> [Task item] Each entry must appear again exactly as it does in the source.
[Provided data — start]
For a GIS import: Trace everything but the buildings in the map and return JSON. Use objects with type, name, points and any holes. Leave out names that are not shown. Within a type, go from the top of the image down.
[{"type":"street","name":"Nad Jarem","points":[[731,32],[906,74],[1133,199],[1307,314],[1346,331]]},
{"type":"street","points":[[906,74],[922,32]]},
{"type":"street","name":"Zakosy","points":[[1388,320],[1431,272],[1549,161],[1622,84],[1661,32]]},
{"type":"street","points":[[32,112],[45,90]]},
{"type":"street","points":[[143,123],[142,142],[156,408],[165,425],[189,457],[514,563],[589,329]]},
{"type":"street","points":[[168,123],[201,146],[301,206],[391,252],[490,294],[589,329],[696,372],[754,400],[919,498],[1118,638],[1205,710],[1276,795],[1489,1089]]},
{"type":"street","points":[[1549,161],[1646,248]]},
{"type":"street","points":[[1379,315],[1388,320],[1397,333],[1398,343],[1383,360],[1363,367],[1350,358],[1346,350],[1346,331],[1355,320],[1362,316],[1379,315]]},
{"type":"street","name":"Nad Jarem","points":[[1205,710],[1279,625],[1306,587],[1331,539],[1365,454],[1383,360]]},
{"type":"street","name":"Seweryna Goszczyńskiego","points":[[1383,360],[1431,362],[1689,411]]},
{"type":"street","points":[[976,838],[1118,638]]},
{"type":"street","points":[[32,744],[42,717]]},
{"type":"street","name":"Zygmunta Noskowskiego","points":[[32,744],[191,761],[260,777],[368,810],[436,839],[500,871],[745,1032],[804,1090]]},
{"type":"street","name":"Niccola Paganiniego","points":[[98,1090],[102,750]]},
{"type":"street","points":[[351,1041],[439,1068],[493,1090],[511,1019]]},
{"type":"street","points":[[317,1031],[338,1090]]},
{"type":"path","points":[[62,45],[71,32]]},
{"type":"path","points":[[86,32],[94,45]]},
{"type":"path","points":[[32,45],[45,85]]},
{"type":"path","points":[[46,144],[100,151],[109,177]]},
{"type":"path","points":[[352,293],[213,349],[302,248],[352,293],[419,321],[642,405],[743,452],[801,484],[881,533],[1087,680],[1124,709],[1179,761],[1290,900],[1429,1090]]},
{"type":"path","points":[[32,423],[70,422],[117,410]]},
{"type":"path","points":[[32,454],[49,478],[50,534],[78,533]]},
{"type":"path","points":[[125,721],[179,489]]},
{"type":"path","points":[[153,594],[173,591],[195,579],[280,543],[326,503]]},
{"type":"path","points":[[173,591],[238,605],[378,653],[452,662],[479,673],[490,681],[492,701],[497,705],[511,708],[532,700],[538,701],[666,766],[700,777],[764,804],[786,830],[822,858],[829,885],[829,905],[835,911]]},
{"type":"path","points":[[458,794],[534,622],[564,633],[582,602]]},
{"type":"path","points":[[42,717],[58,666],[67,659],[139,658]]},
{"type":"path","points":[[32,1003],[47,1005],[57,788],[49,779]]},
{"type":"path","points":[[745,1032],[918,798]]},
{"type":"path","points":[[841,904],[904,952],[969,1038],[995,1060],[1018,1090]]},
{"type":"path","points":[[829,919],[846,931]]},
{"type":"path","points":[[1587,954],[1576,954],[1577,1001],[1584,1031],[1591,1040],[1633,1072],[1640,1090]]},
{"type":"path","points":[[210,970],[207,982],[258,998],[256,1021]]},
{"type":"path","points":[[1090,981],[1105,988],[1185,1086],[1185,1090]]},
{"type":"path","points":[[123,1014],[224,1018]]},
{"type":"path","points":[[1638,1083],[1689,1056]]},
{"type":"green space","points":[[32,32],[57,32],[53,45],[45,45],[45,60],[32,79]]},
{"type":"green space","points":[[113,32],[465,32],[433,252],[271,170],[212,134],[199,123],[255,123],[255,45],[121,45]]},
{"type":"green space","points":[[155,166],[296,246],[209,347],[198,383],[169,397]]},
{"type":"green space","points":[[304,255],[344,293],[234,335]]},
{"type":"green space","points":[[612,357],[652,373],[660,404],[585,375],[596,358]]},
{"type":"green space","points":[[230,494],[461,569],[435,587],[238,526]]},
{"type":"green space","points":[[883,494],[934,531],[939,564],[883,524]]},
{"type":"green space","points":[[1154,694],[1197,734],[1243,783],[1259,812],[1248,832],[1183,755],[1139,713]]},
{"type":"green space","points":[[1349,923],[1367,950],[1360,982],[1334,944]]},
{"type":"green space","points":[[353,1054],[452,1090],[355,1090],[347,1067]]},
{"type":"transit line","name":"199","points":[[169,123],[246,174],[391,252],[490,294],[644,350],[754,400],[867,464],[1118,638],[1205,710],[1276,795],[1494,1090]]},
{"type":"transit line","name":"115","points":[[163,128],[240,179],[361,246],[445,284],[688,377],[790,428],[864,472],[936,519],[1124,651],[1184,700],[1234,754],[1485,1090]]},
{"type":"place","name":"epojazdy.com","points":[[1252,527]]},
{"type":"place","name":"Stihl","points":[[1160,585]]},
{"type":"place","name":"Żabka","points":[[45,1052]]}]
[Provided data — finish]
> [Written answer]
For a GIS import: Trace everything but the buildings in the map and return JSON. Use objects with type, name, points and any holes. Leave out names that are not shown. Within a type, go from the top of the image down.
[{"type":"street","name":"Nad Jarem","points":[[731,32],[906,74],[1133,199],[1307,314],[1346,331]]},
{"type":"street","points":[[906,74],[922,32]]},
{"type":"street","name":"Zakosy","points":[[1388,320],[1431,272],[1549,161],[1622,84],[1661,32]]},
{"type":"street","points":[[32,112],[45,90]]},
{"type":"street","points":[[143,123],[142,142],[156,408],[165,425],[189,457],[514,563],[589,329]]},
{"type":"street","points":[[168,123],[201,146],[301,206],[391,252],[490,294],[589,329],[696,372],[754,400],[919,498],[1118,638],[1205,710],[1276,795],[1489,1089]]},
{"type":"street","points":[[1549,161],[1646,248]]},
{"type":"street","points":[[1379,315],[1388,320],[1397,333],[1398,343],[1383,360],[1363,367],[1350,358],[1346,350],[1346,331],[1355,320],[1362,316],[1379,315]]},
{"type":"street","name":"Nad Jarem","points":[[1205,710],[1279,625],[1306,587],[1331,539],[1365,454],[1383,360]]},
{"type":"street","name":"Seweryna Goszczyńskiego","points":[[1383,360],[1431,362],[1689,411]]},
{"type":"street","points":[[976,838],[1118,638]]},
{"type":"street","points":[[32,744],[42,717]]},
{"type":"street","name":"Zygmunta Noskowskiego","points":[[32,744],[191,761],[260,777],[368,810],[436,839],[500,871],[745,1032],[804,1090]]},
{"type":"street","name":"Niccola Paganiniego","points":[[98,1090],[102,750]]},
{"type":"street","points":[[351,1041],[439,1068],[493,1090],[511,1019]]},
{"type":"street","points":[[317,1031],[338,1090]]},
{"type":"path","points":[[62,45],[71,32]]},
{"type":"path","points":[[86,32],[94,45]]},
{"type":"path","points":[[32,45],[45,85]]},
{"type":"path","points":[[46,144],[100,151],[109,177]]},
{"type":"path","points":[[352,293],[213,349],[302,248],[352,293],[419,321],[642,405],[743,452],[801,484],[881,533],[1087,680],[1124,709],[1179,761],[1290,900],[1429,1090]]},
{"type":"path","points":[[32,423],[70,422],[117,410]]},
{"type":"path","points":[[32,454],[49,478],[50,534],[78,533]]},
{"type":"path","points":[[125,721],[179,489]]},
{"type":"path","points":[[153,594],[173,591],[195,579],[280,543],[326,503]]},
{"type":"path","points":[[173,591],[238,605],[378,653],[452,662],[479,673],[490,681],[492,701],[497,705],[511,708],[532,700],[538,701],[666,766],[700,777],[764,804],[786,830],[822,858],[829,885],[829,905],[835,911]]},
{"type":"path","points":[[458,794],[534,622],[564,633],[582,602]]},
{"type":"path","points":[[42,717],[58,666],[67,659],[139,658]]},
{"type":"path","points":[[32,1003],[47,1005],[57,788],[49,779]]},
{"type":"path","points":[[745,1032],[918,798]]},
{"type":"path","points":[[841,904],[904,952],[969,1038],[995,1060],[1018,1090]]},
{"type":"path","points":[[829,919],[846,931]]},
{"type":"path","points":[[1587,954],[1576,954],[1577,1001],[1584,1031],[1591,1040],[1633,1072],[1640,1090]]},
{"type":"path","points":[[210,970],[207,982],[258,998],[256,1021]]},
{"type":"path","points":[[1090,981],[1105,988],[1185,1086],[1185,1090]]},
{"type":"path","points":[[123,1014],[224,1018]]},
{"type":"path","points":[[1638,1083],[1689,1056]]},
{"type":"green space","points":[[32,32],[57,32],[53,45],[45,45],[45,60],[32,79]]},
{"type":"green space","points":[[113,32],[465,32],[433,252],[271,170],[212,134],[199,123],[255,123],[255,45],[121,45]]},
{"type":"green space","points":[[155,166],[296,246],[209,347],[198,383],[169,397]]},
{"type":"green space","points":[[304,255],[344,293],[234,335]]},
{"type":"green space","points":[[612,357],[652,373],[660,404],[585,375],[596,358]]},
{"type":"green space","points":[[230,494],[461,569],[435,587],[238,526]]},
{"type":"green space","points":[[883,494],[934,531],[939,564],[883,524]]},
{"type":"green space","points":[[1154,694],[1197,734],[1243,783],[1259,812],[1248,832],[1183,755],[1139,713]]},
{"type":"green space","points":[[1349,923],[1367,950],[1360,982],[1334,944]]},
{"type":"green space","points":[[353,1054],[452,1090],[355,1090],[347,1067]]},
{"type":"transit line","name":"199","points":[[169,123],[246,174],[391,252],[490,294],[644,350],[754,400],[867,464],[1118,638],[1205,710],[1276,795],[1494,1090]]},
{"type":"transit line","name":"115","points":[[163,128],[240,179],[361,246],[445,284],[688,377],[790,428],[864,472],[936,519],[1124,651],[1184,700],[1234,754],[1485,1090]]},
{"type":"place","name":"epojazdy.com","points":[[1252,527]]},
{"type":"place","name":"Stihl","points":[[1160,585]]},
{"type":"place","name":"Żabka","points":[[45,1052]]}]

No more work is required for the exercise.